# EXERCISE AIM
From the first entry to the last, repeat them all exactly.

Collected data
--- START ---

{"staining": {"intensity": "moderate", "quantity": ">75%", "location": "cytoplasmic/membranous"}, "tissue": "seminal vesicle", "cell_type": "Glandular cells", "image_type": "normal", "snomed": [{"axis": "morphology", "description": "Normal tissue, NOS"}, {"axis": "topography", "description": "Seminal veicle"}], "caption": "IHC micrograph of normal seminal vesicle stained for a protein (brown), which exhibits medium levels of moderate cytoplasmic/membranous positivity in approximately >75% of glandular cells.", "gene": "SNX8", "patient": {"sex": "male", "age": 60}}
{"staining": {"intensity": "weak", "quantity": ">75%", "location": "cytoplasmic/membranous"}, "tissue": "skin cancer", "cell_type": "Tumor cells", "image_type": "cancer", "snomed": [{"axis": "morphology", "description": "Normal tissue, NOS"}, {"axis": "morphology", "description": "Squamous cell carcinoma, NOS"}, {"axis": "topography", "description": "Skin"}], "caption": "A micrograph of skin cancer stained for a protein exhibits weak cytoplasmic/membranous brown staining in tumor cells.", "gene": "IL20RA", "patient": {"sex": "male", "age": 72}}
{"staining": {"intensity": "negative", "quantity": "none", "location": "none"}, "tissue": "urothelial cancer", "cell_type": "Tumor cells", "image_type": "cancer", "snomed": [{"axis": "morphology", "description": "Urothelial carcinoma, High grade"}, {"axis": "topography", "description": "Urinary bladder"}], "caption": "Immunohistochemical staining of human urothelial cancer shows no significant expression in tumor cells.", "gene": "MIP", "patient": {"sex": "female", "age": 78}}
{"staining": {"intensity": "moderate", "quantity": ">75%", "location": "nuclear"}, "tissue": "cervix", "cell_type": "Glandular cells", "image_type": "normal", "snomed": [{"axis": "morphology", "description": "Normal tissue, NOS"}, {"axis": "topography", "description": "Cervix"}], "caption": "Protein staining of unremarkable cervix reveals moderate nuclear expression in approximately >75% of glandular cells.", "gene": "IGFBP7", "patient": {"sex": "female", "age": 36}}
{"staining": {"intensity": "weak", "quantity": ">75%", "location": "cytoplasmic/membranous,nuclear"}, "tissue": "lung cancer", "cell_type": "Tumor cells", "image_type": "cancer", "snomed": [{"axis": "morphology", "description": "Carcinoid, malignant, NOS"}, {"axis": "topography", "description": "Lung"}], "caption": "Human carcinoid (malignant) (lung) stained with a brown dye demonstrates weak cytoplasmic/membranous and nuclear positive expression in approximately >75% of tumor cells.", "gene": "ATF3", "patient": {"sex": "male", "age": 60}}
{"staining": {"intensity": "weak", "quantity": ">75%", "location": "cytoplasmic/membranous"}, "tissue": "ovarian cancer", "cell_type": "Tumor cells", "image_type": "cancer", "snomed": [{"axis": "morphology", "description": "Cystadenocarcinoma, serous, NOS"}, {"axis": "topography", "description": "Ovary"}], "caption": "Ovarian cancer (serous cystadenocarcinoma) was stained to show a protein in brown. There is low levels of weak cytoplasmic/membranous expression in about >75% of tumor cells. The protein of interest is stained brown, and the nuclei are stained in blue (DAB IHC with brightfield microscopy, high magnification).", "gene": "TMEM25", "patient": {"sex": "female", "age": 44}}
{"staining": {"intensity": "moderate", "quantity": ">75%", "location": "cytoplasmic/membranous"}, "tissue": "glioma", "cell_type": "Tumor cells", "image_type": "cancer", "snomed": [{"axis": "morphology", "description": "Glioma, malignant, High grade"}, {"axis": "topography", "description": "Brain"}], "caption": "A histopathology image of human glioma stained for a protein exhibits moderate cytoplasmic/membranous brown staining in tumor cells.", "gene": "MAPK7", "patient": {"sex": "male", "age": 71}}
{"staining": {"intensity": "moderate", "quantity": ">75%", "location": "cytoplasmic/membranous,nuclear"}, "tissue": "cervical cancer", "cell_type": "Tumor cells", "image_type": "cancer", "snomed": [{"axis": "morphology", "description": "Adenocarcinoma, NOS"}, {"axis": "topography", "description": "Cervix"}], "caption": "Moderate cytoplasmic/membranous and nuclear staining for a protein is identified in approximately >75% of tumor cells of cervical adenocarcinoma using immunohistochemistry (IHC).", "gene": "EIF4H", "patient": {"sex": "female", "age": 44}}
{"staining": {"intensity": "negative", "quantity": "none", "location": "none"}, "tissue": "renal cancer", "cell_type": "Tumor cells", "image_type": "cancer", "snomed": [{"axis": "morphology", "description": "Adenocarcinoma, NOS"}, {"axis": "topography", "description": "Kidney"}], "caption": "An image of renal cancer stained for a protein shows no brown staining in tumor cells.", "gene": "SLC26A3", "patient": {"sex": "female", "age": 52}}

--- END ---

# TASK RESPONSE
{"staining": {"intensity": "moderate", "quantity": ">75%", "location": "cytoplasmic/membranous"}, "tissue": "seminal vesicle", "cell_type": "Glandular cells", "image_type": "normal", "snomed": [{"axis": "morphology", "description": "Normal tissue, NOS"}, {"axis": "topography", "description": "Seminal veicle"}], "caption": "IHC micrograph of normal seminal vesicle stained for a protein (brown), which exhibits medium levels of moderate cytoplasmic/membranous positivity in approximately >75% of glandular cells.", "gene": "SNX8", "patient": {"sex": "male", "age": 60}}
{"staining": {"intensity": "weak", "quantity": ">75%", "location": "cytoplasmic/membranous"}, "tissue": "skin cancer", "cell_type": "Tumor cells", "image_type": "cancer", "snomed": [{"axis": "morphology", "description": "Normal tissue, NOS"}, {"axis": "morphology", "description": "Squamous cell carcinoma, NOS"}, {"axis": "topography", "description": "Skin"}], "caption": "A micrograph of skin cancer stained for a protein exhibits weak cytoplasmic/membranous brown staining in tumor cells.", "gene": "IL20RA", "patient": {"sex": "male", "age": 72}}
{"staining": {"intensity": "negative", "quantity": "none", "location": "none"}, "tissue": "urothelial cancer", "cell_type": "Tumor cells", "image_type": "cancer", "snomed": [{"axis": "morphology", "description": "Urothelial carcinoma, High grade"}, {"axis": "topography", "description": "Urinary bladder"}], "caption": "Immunohistochemical staining of human urothelial cancer shows no significant expression in tumor cells.", "gene": "MIP", "patient": {"sex": "female", "age": 78}}
{"staining": {"intensity": "moderate", "quantity": ">75%", "location": "nuclear"}, "tissue": "cervix", "cell_type": "Glandular cells", "image_type": "normal", "snomed": [{"axis": "morphology", "description": "Normal tissue, NOS"}, {"axis": "topography", "description": "Cervix"}], "caption": "Protein staining of unremarkable cervix reveals moderate nuclear expression in approximately >75% of glandular cells.", "gene": "IGFBP7", "patient": {"sex": "female", "age": 36}}
{"staining": {"intensity": "weak", "quantity": ">75%", "location": "cytoplasmic/membranous,nuclear"}, "tissue": "lung cancer", "cell_type": "Tumor cells", "image_type": "cancer", "snomed": [{"axis": "morphology", "description": "Carcinoid, malignant, NOS"}, {"axis": "topography", "description": "Lung"}], "caption": "Human carcinoid (malignant) (lung) stained with a brown dye demonstrates weak cytoplasmic/membranous and nuclear positive expression in approximately >75% of tumor cells.", "gene": "ATF3", "patient": {"sex": "male", "age": 60}}
{"staining": {"intensity": "weak", "quantity": ">75%", "location": "cytoplasmic/membranous"}, "tissue": "ovarian cancer", "cell_type": "Tumor cells", "image_type": "cancer", "snomed": [{"axis": "morphology", "description": "Cystadenocarcinoma, serous, NOS"}, {"axis": "topography", "description": "Ovary"}], "caption": "Ovarian cancer (serous cystadenocarcinoma) was stained to show a protein in brown. There is low levels of weak cytoplasmic/membranous expression in about >75% of tumor cells. The protein of interest is stained brown, and the nuclei are stained in blue (DAB IHC with brightfield microscopy, high magnification).", "gene": "TMEM25", "patient": {"sex": "female", "age": 44}}
{"staining": {"intensity": "moderate", "quantity": ">75%", "location": "cytoplasmic/membranous"}, "tissue": "glioma", "cell_type": "Tumor cells", "image_type": "cancer", "snomed": [{"axis": "morphology", "description": "Glioma, malignant, High grade"}, {"axis": "topography", "description": "Brain"}], "caption": "A histopathology image of human glioma stained for a protein exhibits moderate cytoplasmic/membranous brown staining in tumor cells.", "gene": "MAPK7", "patient": {"sex": "male", "age": 71}}
{"staining": {"intensity": "moderate", "quantity": ">75%", "location": "cytoplasmic/membranous,nuclear"}, "tissue": "cervical cancer", "cell_type": "Tumor cells", "image_type": "cancer", "snomed": [{"axis": "morphology", "description": "Adenocarcinoma, NOS"}, {"axis": "topography", "description": "Cervix"}], "caption": "Moderate cytoplasmic/membranous and nuclear staining for a protein is identified in approximately >75% of tumor cells of cervical adenocarcinoma using immunohistochemistry (IHC).", "gene": "EIF4H", "patient": {"sex": "female", "age": 44}}
{"staining": {"intensity": "negative", "quantity": "none", "location": "none"}, "tissue": "renal cancer", "cell_type": "Tumor cells", "image_type": "cancer", "snomed": [{"axis": "morphology", "description": "Adenocarcinoma, NOS"}, {"axis": "topography", "description": "Kidney"}], "caption": "An image of renal cancer stained for a protein shows no brown staining in tumor cells.", "gene": "SLC26A3", "patient": {"sex": "female", "age": 52}}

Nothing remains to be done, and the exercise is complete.